__Your task__
Copy every line of text in the material below without any changes. Leave the pictures out.

*** Opening of Exercise data ***

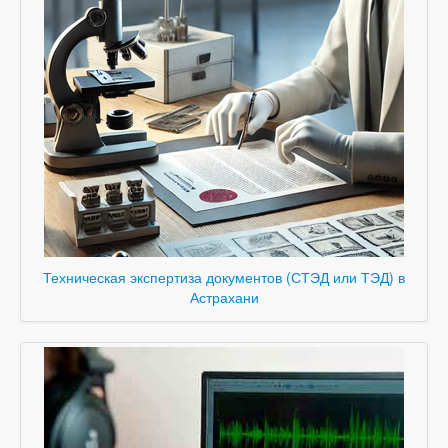
Техническая экспертиза документов (СТЭД или ТЭД) в
Астрахани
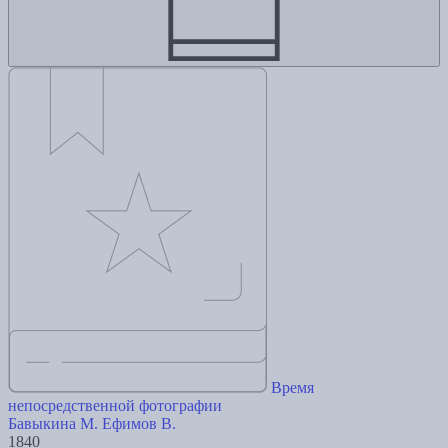
Время
непосредственной фотографии
Бавыкина М.
Ефимов В.
1840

*** Close of Exercise data ***

__Output__
Техническая экспертиза документов (СТЭД или ТЭД) в
Астрахани
Время
непосредственной фотографии
Бавыкина М.
Ефимов В.
1840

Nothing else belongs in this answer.